Today, we would like to talk to you about an issue that keeps on coming up and there’s a lot of misconception about it. This has to do with floating and bonded neutrals. Some people think that floating neutral is better than a bonded neutral or so on and so forth. Many say they can’t use it with a switch.
Well, the truth of the matter is if you have a bonded neutral generator, it will work with any switch out there. In this bonded neutral vs floating neutral comparison article, we will see the differences between the two neutrals and the advantages and downsides of both. We will tell you how to identify between a neutral bonded generator and a floating neutral generator. We’ll also tell you whether it’s advisable to switch manually from bonded neutral to floating neutral, and if not, we’ll give you our recommendation.
With a bonded neutral portable generator, the neutral can be connected to the generator frame. The neutrals are required to be taken away from their original source (which is the panel) and be connected to the generator and must be connected to the first means of disconnect. This will ensure the proper flow of electricity through neutral conductors. Eliminating stray voltages that may occur by getting connected to the ground two times.
Many people think that floating neutral is better than a bonded neutral. However, the issue that they run into is with the GFCI protection. So for example with the Generac XP 8000, it’s a professional generator. If you look down below, you’ll find it has a full GFCI protected panel for OSHA and NEC codes.
So what they’re saying is that the entire panel including the 30 amp outlet is protected by GFCI. Now, where that poses the issue is when you’re trying to use this with a regular transfer switch (we should say a manual transfer switch). When you flip that switch, it sees too many grounds for your neutral because there’s a neutral grounded in the switch and there’s also one on the generator itself, so it trips breakers. This GFCI compatible panel will work just fine because it is a three-pole switch. So it is actually breaking the neutral in one you’re transferring power.
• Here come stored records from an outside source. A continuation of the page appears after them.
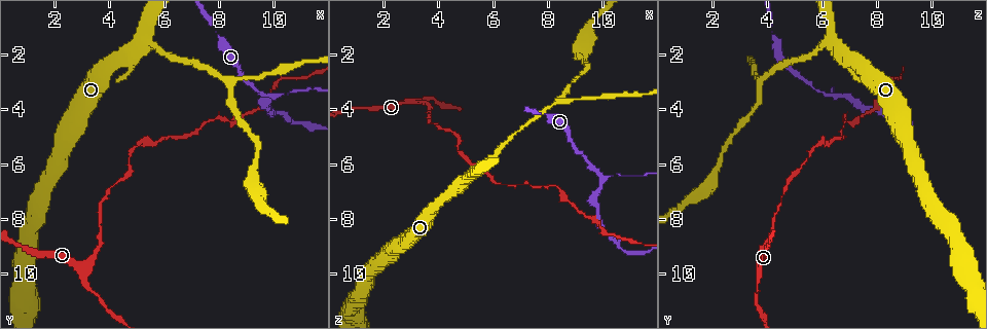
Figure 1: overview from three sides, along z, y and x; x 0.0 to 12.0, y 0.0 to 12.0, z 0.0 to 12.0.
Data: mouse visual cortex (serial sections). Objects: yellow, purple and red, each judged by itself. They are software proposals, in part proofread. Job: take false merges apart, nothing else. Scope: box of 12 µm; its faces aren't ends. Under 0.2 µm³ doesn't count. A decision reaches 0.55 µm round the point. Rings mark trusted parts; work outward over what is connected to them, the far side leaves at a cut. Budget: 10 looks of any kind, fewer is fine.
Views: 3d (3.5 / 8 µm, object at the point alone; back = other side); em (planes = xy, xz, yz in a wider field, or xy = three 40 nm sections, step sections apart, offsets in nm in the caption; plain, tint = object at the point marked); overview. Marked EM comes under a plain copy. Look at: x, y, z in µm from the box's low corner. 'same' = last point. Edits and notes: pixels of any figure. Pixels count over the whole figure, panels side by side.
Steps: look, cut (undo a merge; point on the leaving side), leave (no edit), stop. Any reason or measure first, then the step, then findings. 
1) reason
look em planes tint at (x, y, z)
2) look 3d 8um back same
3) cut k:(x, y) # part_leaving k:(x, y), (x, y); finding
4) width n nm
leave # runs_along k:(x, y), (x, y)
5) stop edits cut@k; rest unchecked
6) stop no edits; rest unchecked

three-way junction
look 3d 3.5um at (5.4, 1.7, 6.3)

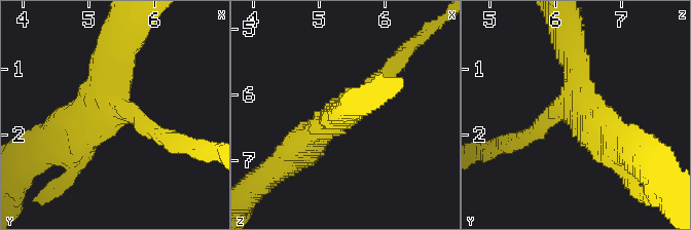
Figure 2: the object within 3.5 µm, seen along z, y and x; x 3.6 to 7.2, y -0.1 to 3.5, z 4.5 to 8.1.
look em xy step 5 tint at (5.25, 1.65, 6.35)

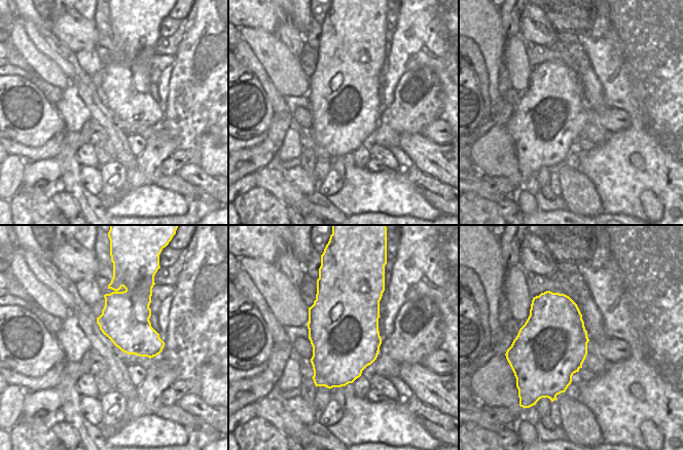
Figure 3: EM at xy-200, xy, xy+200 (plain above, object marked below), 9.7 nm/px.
leave # runs_along 2:(291, 156), (386, 73); all the same cell

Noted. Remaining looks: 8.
look 3d 8um at (8.2, 2.9, 3.8)

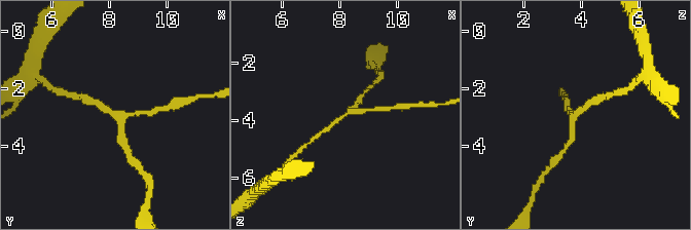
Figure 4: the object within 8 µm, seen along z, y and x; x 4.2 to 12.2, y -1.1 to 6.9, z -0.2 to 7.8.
zoom in
look 3d 3.5um at (8.3, 3.0, 3.8)

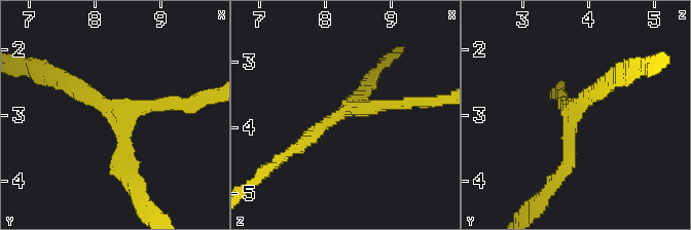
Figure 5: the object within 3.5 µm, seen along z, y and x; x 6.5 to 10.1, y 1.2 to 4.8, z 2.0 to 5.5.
leave # runs_along 5:(63, 77), (122, 124), (126, 171); all the same cell

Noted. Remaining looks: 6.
arms part here
look 3d 3.5um at (9.9, 3.5, 6.4)

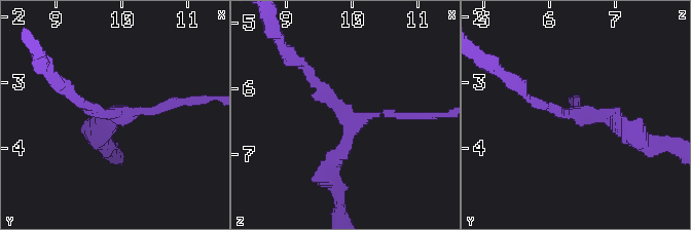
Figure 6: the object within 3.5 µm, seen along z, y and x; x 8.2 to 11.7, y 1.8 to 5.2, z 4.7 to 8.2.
arms 3; arm_widths 100, 150, 250 nm; shape alone is not enough
look em xy step 1 tint at (9.95, 3.45, 6.45)

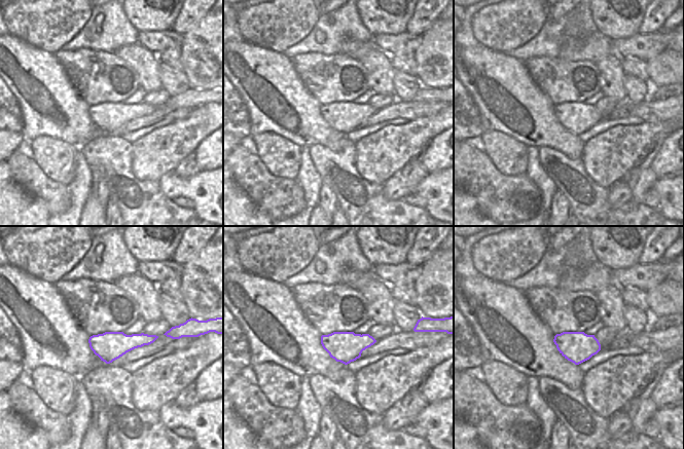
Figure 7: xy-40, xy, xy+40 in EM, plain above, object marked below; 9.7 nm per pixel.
cut it another way
look em xy step 2 tint same

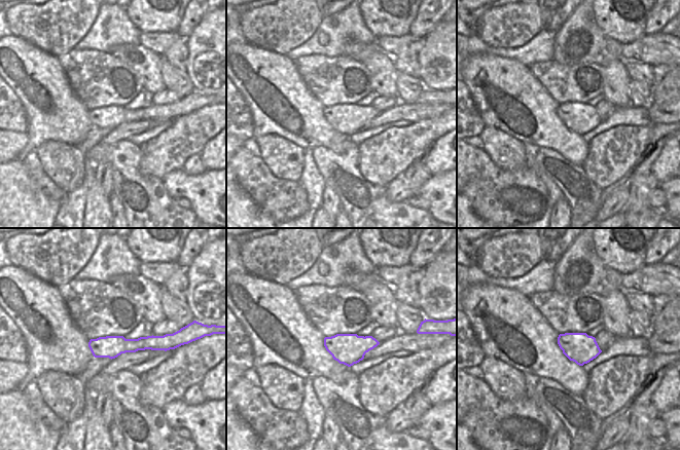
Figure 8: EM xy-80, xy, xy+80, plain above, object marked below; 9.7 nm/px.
leave # runs_along 6:(530, 98), (558, 113), (611, 113), (634, 136); all the same cell

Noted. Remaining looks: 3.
narrows sharply
look 3d 3.5um at (7.8, 1.1, 4.3)

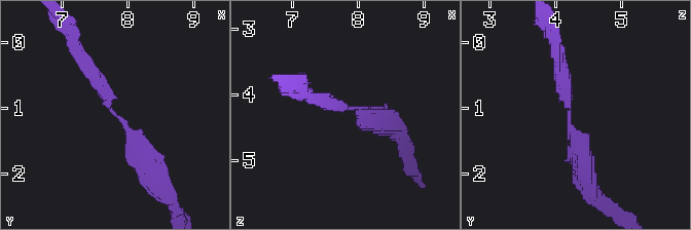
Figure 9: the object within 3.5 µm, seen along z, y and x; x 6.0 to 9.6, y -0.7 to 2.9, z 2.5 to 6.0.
arm_widths 200, 300 nm; now the EM
look em xy step 1 tint at (7.80, 1.00, 4.20)

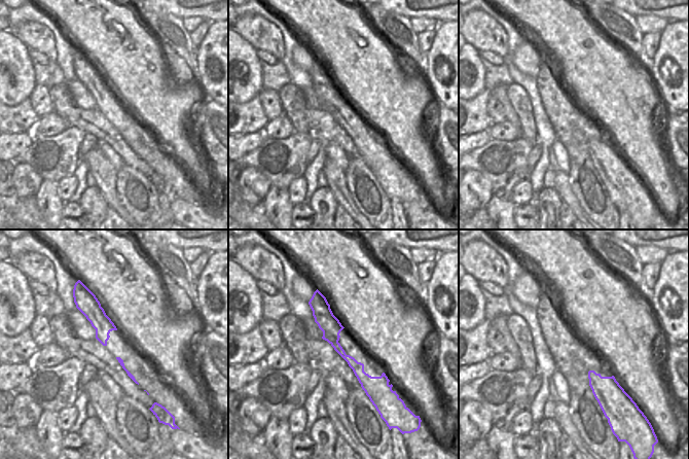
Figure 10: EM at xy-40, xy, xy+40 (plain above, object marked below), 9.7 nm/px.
leave # all the same cell

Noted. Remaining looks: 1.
stop no edits; rest unchecked

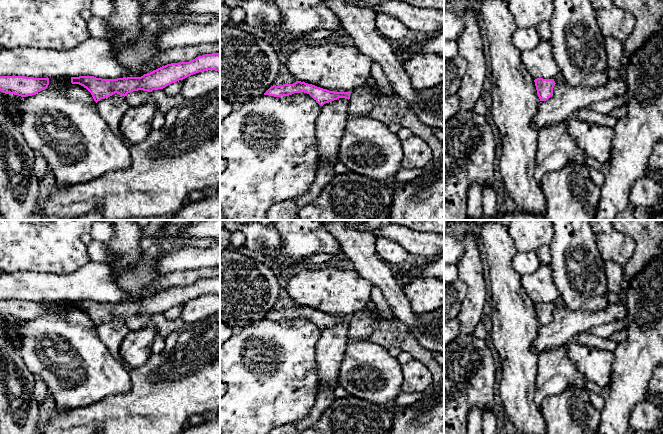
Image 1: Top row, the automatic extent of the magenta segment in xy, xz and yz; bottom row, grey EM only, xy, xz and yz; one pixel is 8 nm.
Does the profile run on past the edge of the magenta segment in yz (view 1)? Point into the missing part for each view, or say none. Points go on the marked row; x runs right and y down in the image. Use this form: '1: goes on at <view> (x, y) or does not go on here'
1: does not go on here

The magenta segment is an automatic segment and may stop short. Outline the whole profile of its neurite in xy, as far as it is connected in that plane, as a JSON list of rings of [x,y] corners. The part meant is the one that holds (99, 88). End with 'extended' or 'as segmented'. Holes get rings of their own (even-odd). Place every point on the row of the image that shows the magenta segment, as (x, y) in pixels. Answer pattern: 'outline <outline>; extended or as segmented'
outline [[[220,53],[198,56],[189,62],[167,64],[141,77],[102,79],[94,76],[79,76],[71,77],[71,83],[86,88],[97,103],[115,93],[125,97],[133,91],[152,92],[163,89],[188,76],[207,70],[220,72]]]; as segmented

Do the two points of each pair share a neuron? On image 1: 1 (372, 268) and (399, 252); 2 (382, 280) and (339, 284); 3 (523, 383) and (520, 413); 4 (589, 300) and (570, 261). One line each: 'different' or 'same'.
1: different
2: different
3: same
4: same

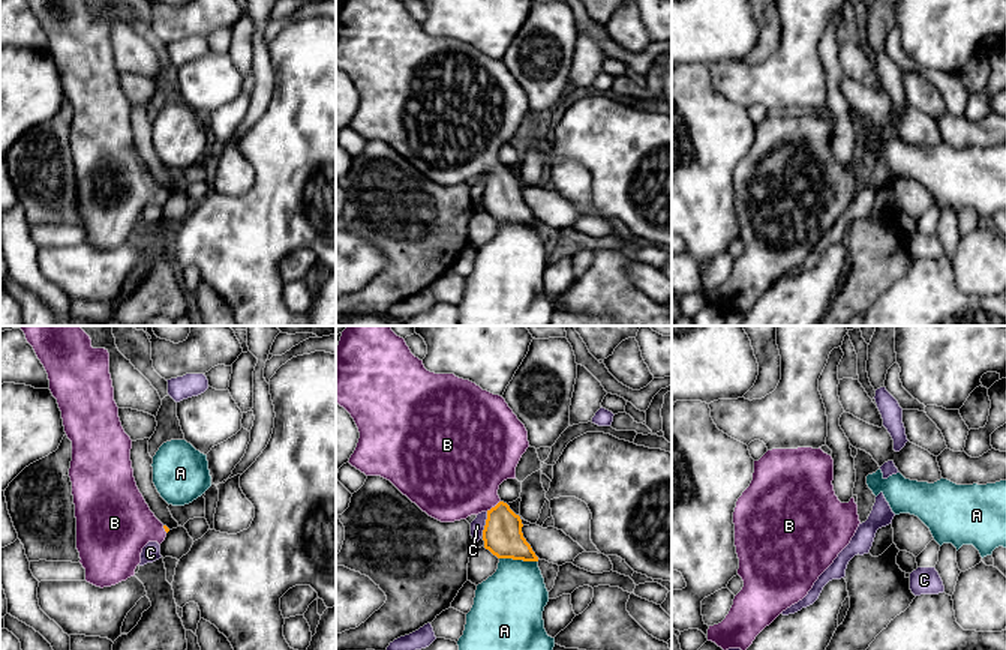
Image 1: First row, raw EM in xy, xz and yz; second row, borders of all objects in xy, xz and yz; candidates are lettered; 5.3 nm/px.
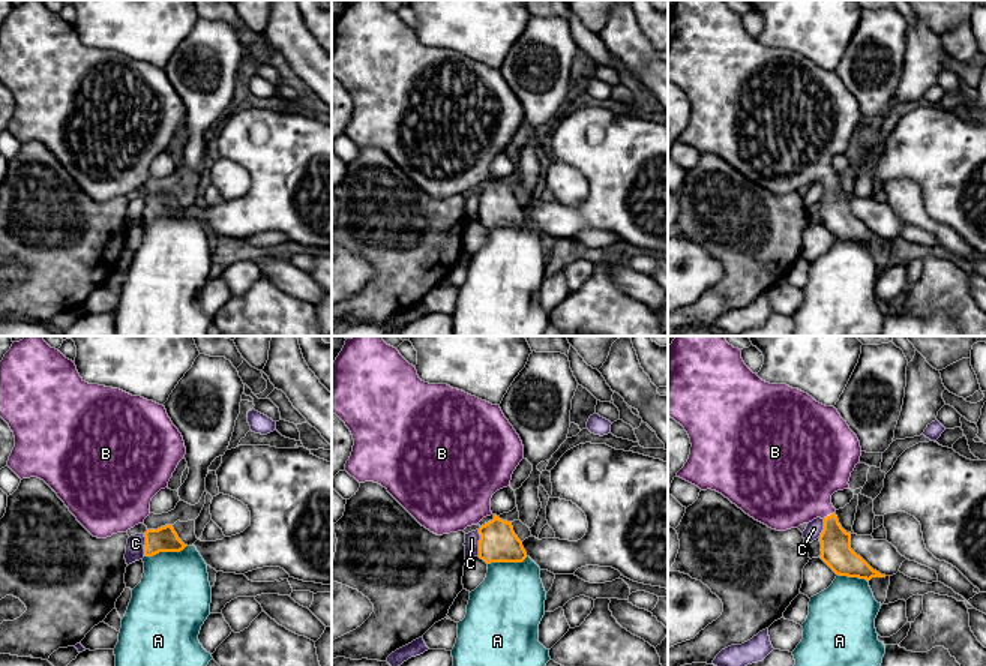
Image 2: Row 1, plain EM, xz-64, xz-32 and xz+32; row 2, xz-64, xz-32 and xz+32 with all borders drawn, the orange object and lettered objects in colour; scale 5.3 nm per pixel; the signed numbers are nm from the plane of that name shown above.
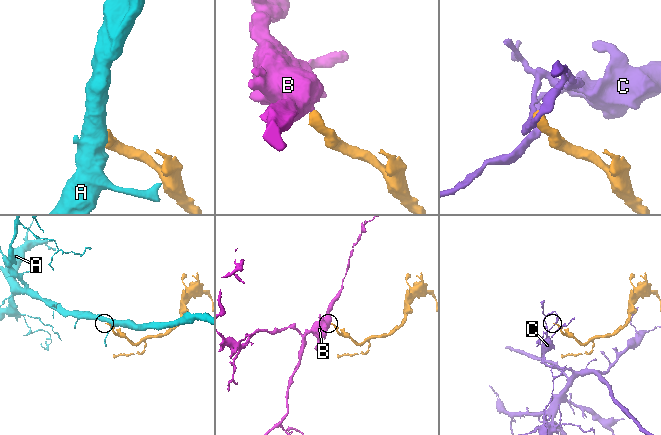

Otherwise, if you use this with any regular type switch, you will trip breakers.
What does floating neutral mean on a generator? Floating neutral generators are those whose neutral circuits do not need to be connected to earth ground or frame. The legs on the receptacle are both hot legs. So, there are no specific neutral leg or hot leg wiring arrangements for the winding connection to the receptacle of the generator. Floating neutrals are common for situations requiring, for example, connection to the home power or recreational vehicles wherein the transfer switch may not switch to the ground connection from neutral.
Floating neutrals eliminate the risk of electrocution by coming into contact with the generator frame and the hot leg simultaneously. This situation can occur when, for example, a handheld tool has an internal short circuit.
Both the neutral and hot conductors are known as “hot” on generators like this. You can use them for eliminating the possibility of electrocution by letting electrical currents connect simultaneously to the generator during a short circuit.
Most Champion generators, like the Champion 4000-Watt RV Ready with open-frame inverter technology, have a floating neutral system. What Champion generator floating neutrals mean is that their neutral circuits aren’t connected to earth ground or the generator frame. Both legs on their receptacles are hot, which is a way to identify floating systems. However, with bonded neutral generators, you can connect their neutral to the generator frame.
Many people often ask if they can convert a generator to floating neutral.
If you have any regular generator, whether it’s a floating or a bonded neutral you should have no issue with any switch unless you have a full GFCI protected generator. As we have seen in the bonded neutral vs floating neutral comparison, a floating neutral may be better. However, never disconnect a generator that is bonded neutral manually. This is not just dangerous and financially inadvisable, if you are still in the warranty window, this will singlehandedly void it. It’s also against standing regulations. A GFI transfer switch however will make the difference. With it, you can connect your main panel without having it tripped. Also, it will ensure you are GFCI protected while making use of the generator on a job site or a field.